### SELECTED PASSAGE
________________________________________

Tuesday, July 18, 2006
Three Weeks, Three Deaths
July 18, 2006
Driving into the parking lot, our boats stuffed into the back of the pick-up, our conversation ended abruptly with the sight of flashing lights. A crowd of people huddled leaning over the guard rail stretching as far as they could across the expansive space above the water.
Hastily we grabbed our gear, our eyes shifting, not wanting to partake in the drama below the rail. We only wanted to kayak on the South Yuba on the perfect day – the summer solstice. Perhaps if we were fast, we would also be invisible. Nobody would notice us slipping past as we clambered down the rocks to the river, silent and slippery like the brown fish.
Yet we were stopped at the top. You are our first line of defense, he said. You understand the river much better than we. We can’t get down there fast enough. You go. Find him, he said: Blue shorts; In his forties.
A group of three standing on the put in rock pleaded with us with their eyes. Find him please. He is a good swimmer. He swims every day. In a pool. He doesn’t understand the river. Blue shorts, 40 something became a person.
Jason told them he could be stranded on a rock. He said the water is warm. There is a chance. But it was a lie. Everybody knew it. Nobody wanted to say it. How could you say it to those eyes? I remained silent. Very silent as if I were only a ghost too.
My timing was off. We peered behind rocks. We strained our eyes to see below the surface. I pleaded with the river to not reveal the blue shorts. I missed strokes. I scrambled from low in the eddy to avoid slipping away. There is no use pleading with the river. It does not care. It does not stop or ease for anyone’s worried mind.
The river becomes choked with rocks. It drops. We could not pass. Nor could a body supporting blue shorts. The walk around was a relief. He could not be there. I could breathe again. I could paddle on the summer solstice without fearing finding those blue shorts behind every rock.
Cory passed us. He had been crying. He had been there to hear the man cry out for help.
A red helicopter thumped through the canyon. Its rhythm beating between the canyon walls before we could see it.
We paddled. We swam. We basked in the sun on a rock. The river was vividly alive, as were we.
He had not been found when we returned for the truck. They were packing up the tents from the parking lot. People milled around, hushed and somber.
Mark Ray. A piano teacher from Manchester, England. Days later the newspaper article was pinned to the park bench by the guard rail.

________________________________________

### TO-DO ITEM A
Can you repeat the records verbatim, starting at the first line and ending at the line that contains "What is the difference between the maximum"?
The kayaking account has nothing to do with the records.

### TASK DATA
________________________________________

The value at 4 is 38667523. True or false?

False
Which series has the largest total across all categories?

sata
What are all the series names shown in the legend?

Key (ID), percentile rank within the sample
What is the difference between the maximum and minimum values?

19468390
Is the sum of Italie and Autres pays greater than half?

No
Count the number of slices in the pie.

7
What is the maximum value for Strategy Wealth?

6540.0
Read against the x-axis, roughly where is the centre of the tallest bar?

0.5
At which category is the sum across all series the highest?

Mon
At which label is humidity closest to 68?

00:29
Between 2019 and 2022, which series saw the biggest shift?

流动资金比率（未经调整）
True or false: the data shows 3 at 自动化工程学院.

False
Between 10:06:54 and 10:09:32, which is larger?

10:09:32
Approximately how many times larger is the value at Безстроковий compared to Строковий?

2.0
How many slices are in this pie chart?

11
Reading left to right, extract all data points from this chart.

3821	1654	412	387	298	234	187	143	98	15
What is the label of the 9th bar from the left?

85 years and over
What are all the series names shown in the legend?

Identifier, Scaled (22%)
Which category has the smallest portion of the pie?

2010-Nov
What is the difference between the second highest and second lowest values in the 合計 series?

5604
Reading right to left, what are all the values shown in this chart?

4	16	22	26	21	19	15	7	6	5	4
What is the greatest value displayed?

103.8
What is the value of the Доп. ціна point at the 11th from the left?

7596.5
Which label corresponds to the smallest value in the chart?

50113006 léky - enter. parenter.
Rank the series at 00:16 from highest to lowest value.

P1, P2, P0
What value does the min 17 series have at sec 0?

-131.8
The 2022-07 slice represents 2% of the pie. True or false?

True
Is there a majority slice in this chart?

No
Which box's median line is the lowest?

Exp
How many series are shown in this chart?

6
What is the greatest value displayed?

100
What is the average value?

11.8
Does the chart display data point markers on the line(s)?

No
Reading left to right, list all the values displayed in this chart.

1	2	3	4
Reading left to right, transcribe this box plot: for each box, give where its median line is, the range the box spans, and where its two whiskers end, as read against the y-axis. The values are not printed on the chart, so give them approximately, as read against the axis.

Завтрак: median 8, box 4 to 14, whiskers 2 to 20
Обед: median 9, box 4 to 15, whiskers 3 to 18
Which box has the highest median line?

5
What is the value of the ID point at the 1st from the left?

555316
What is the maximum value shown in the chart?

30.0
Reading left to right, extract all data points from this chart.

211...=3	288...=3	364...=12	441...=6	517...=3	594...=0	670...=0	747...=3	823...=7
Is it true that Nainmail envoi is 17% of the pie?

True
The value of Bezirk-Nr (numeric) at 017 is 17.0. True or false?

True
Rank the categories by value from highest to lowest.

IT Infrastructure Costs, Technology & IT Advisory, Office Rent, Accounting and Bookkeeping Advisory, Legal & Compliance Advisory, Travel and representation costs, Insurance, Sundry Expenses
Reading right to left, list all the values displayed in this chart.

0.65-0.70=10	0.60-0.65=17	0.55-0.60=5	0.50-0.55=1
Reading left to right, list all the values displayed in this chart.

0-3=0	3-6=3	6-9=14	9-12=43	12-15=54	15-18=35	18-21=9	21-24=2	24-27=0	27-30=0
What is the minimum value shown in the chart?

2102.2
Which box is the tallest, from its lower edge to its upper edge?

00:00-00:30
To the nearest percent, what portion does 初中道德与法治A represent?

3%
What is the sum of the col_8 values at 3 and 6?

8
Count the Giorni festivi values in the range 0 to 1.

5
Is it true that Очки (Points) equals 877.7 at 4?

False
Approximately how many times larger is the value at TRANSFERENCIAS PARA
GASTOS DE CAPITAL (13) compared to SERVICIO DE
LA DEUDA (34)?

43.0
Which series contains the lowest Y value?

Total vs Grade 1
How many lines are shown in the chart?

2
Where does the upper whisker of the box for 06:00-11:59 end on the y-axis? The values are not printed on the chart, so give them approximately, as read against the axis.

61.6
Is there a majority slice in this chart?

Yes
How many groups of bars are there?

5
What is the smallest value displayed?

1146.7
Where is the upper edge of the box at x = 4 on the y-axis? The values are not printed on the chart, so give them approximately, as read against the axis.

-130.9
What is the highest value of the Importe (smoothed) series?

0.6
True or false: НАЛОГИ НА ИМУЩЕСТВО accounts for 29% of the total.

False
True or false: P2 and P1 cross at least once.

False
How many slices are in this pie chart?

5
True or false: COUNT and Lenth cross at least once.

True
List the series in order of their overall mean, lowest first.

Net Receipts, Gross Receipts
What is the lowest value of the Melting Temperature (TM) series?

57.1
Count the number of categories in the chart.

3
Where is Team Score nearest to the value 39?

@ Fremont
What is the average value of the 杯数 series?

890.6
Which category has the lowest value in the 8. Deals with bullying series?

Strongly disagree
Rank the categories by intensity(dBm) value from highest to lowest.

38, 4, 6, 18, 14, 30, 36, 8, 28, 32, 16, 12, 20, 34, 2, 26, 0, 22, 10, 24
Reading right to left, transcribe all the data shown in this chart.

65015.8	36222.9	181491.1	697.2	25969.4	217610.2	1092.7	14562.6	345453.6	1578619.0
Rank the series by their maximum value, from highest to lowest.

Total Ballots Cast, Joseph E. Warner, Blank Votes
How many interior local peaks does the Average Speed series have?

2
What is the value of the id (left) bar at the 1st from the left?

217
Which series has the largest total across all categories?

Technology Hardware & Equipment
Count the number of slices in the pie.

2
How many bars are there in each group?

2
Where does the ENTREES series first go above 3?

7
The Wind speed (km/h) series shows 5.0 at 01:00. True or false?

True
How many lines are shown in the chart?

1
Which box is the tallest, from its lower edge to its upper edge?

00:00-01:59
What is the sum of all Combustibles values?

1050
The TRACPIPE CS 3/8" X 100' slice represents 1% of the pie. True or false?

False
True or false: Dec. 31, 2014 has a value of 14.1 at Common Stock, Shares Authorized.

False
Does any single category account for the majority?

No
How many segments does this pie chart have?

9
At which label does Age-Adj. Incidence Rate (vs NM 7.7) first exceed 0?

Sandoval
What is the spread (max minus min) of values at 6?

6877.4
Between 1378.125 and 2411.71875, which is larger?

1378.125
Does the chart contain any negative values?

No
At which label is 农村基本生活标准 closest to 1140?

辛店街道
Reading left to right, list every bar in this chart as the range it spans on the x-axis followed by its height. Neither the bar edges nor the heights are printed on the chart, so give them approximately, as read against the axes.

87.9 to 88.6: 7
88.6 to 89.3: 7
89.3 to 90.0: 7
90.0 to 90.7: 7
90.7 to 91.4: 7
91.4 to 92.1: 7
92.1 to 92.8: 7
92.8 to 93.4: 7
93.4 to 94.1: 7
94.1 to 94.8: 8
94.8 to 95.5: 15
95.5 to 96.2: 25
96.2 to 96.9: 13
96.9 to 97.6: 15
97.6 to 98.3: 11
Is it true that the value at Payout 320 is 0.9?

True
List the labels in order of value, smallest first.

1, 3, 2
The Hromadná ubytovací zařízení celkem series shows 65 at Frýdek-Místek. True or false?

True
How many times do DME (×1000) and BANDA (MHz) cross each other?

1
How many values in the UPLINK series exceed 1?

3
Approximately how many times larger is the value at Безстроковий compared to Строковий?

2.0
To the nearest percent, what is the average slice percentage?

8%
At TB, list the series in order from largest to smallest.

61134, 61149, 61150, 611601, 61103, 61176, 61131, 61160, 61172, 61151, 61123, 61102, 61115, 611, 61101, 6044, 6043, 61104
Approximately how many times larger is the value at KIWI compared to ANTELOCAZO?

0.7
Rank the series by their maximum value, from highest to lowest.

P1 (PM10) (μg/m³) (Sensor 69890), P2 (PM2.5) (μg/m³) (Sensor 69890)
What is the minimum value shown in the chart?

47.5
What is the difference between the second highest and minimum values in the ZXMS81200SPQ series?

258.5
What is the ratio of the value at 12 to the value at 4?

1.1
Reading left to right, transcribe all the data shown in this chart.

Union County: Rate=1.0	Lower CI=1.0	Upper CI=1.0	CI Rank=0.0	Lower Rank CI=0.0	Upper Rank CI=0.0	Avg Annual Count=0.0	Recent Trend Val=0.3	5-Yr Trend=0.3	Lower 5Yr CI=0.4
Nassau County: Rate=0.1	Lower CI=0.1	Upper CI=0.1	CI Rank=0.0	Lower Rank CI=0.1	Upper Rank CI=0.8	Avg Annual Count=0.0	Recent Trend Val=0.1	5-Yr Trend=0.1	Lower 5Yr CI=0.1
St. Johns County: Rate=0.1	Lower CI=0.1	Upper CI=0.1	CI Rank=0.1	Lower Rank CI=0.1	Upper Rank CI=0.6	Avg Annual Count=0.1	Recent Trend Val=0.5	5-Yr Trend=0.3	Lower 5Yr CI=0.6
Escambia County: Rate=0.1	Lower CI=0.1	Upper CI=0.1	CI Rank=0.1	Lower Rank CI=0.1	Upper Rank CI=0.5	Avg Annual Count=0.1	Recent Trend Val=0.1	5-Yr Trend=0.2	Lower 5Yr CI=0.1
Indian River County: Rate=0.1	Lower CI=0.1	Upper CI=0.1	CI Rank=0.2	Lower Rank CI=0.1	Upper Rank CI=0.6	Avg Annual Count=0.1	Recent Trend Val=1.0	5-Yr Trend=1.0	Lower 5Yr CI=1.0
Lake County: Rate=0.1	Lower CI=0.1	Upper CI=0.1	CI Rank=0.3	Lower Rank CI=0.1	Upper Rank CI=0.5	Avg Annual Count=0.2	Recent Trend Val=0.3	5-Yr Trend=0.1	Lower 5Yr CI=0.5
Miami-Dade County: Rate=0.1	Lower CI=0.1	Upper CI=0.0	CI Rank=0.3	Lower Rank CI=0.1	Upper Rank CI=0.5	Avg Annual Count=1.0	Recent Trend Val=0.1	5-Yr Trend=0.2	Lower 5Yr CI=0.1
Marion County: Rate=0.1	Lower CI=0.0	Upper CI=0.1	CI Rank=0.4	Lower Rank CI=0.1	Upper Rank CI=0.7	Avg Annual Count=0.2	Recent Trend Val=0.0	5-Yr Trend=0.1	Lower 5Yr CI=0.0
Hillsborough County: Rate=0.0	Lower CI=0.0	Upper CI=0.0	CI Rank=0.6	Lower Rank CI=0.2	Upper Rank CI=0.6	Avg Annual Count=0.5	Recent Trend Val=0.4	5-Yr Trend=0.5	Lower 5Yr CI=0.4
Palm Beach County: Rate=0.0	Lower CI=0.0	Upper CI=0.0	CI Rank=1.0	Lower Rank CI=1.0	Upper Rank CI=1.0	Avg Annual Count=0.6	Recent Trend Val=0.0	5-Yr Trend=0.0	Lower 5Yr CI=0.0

________________________________________

### TO-DO ITEM B
Could you rewrite the kayaking account starting at "The river becomes" and ending at "could see it.", with "helicopter" changed to "airplane"?

### ANSWER AREA A
The value at 4 is 38667523. True or false?

False
Which series has the largest total across all categories?

sata
What are all the series names shown in the legend?

Key (ID), percentile rank within the sample
What is the difference between the maximum and minimum values?

### ANSWER AREA B
The river becomes choked with rocks. It drops. We could not pass. Nor could a body supporting blue shorts. The walk around was a relief. He could not be there. I could breathe again. I could paddle on the summer solstice without fearing finding those blue shorts behind every rock.
Cory passed us. He had been crying. He had been there to hear the man cry out for help.
A red airplane thumped through the canyon. Its rhythm beating between the canyon walls before we could see it.